Women, children worst victims of indirect smoking
Many people have a wrong notion that only the direct smoking is harmful and the passive or indirect smoking is not so much injurious. But the reality is that the indirect smoking is as harmful as the direct one. Mostly, women and children are the victims of the indirect smoking.
A research, conducted by World Health Organization (WHO) in 192 countries across the globe, revealed that around six lakh people die every year due to passive smoking. Of them, 1.65 lakh are children.
Heart diseases, lung cancer, tuberculosis and other respiratory diseases are caused by passive smoking, the report said, adding children and women are more affected than men.
Every year, around 81,000 women and children die in the country due to passive smoking, the report said.

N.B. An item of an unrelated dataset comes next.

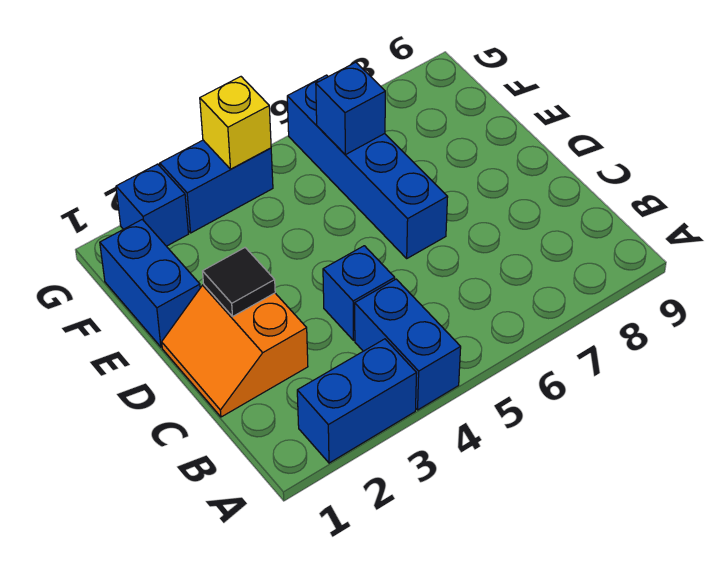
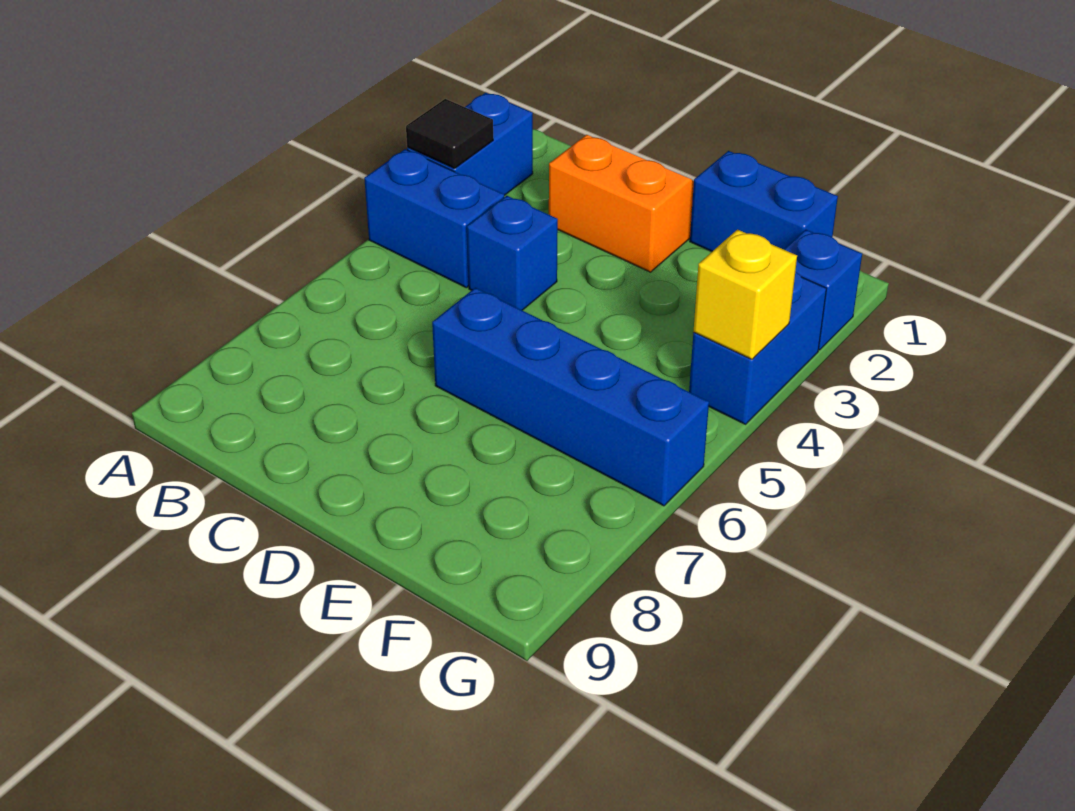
black tile D2 level 2 -> black tile A3 level 2
blue brick F6 level 2 -> none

Sources said the government has taken different steps to check smoking in the country. The government has passed Tobacco Control Policy 2015 with a provision to prevent passive smoking.

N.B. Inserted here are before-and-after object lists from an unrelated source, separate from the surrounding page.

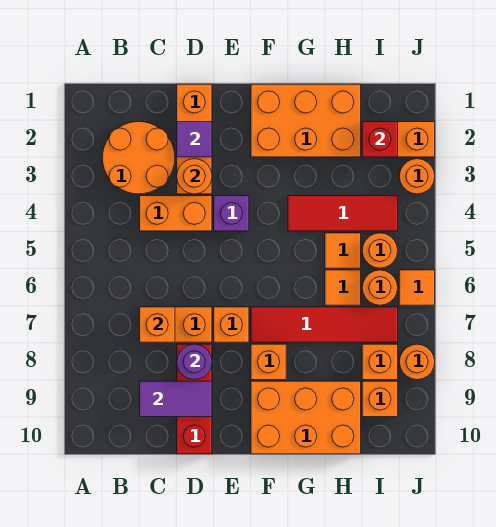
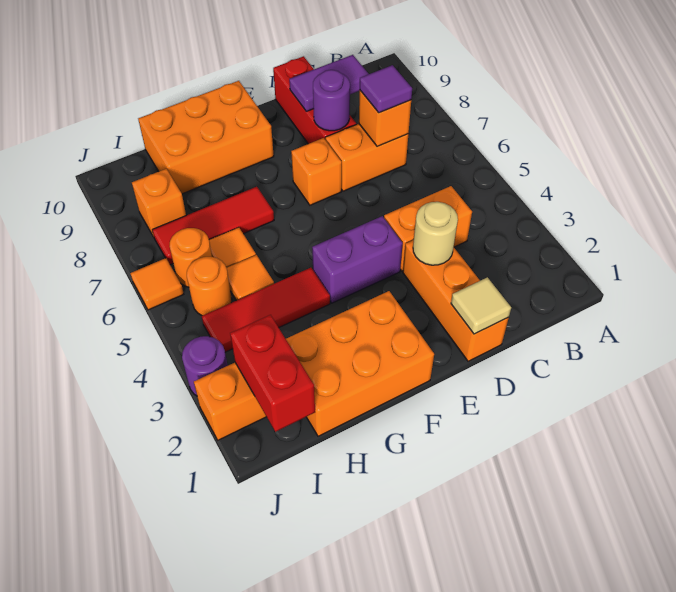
orange round brick B2:C3 level 1 -> none
none -> tan tile D1 level 2
purple tile D2 level 2 -> purple tile C7 level 3
orange round brick D3 level 2 -> tan round brick D3 level 2
purple brick E4 level 1 -> purple brick E4:F4 level 1
red tile F7:I7 level 1 -> red tile G7:I7 level 1
orange brick F8 level 1 -> none
red brick I2 level 2 -> red brick I1:I2 level 2
orange brick I9 level 1 -> none
orange round brick J3 level 1 -> purple round brick J3 level 1
orange round brick J8 level 1 -> none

There are strong provisions in the amended law of 2013 and the policy of 2015 to protect women and children form indirect smoking. Smoking in public places and public transports is strictly prohibited.
In Bangladesh, at least 57,000 people die each year from eight tobacco related diseases. The rate of tobacco use in Bangladesh is one of the highest in the world. More than 43 percent of the adult population use tobacco in any form.
Recently, at an anti-tobacco programme, Education Minister Nurul Islam Nahid said harmful impacts of tobacco would be incorporated in the textbooks to create awareness against all sorts of tobacco consumption among the students.
“Tobacco consumption has huge negative impacts on human health… So, we should educate our students about the harmful effects of tobacco,” he said.
The anti-tobacco campaigners called upon the government to enforce the anti-tobacco laws strictly to stop all forms of promotional campaigns on tobacco and tobacco products aiming to protect the people from its harmful effects.
Registrar Doctor of Dhaka Medical College and Hospital Dr Saidur Rahman Shohag told BSS that tobacco products are very cheap and available in Bangladesh and that is why foreign companies want to invest in tobacco business here.
“We have to raise awareness among the mass people, particularly our school going children, against tobacco. The consequences of tobacco consumption should be incorporated in textbooks,” he said.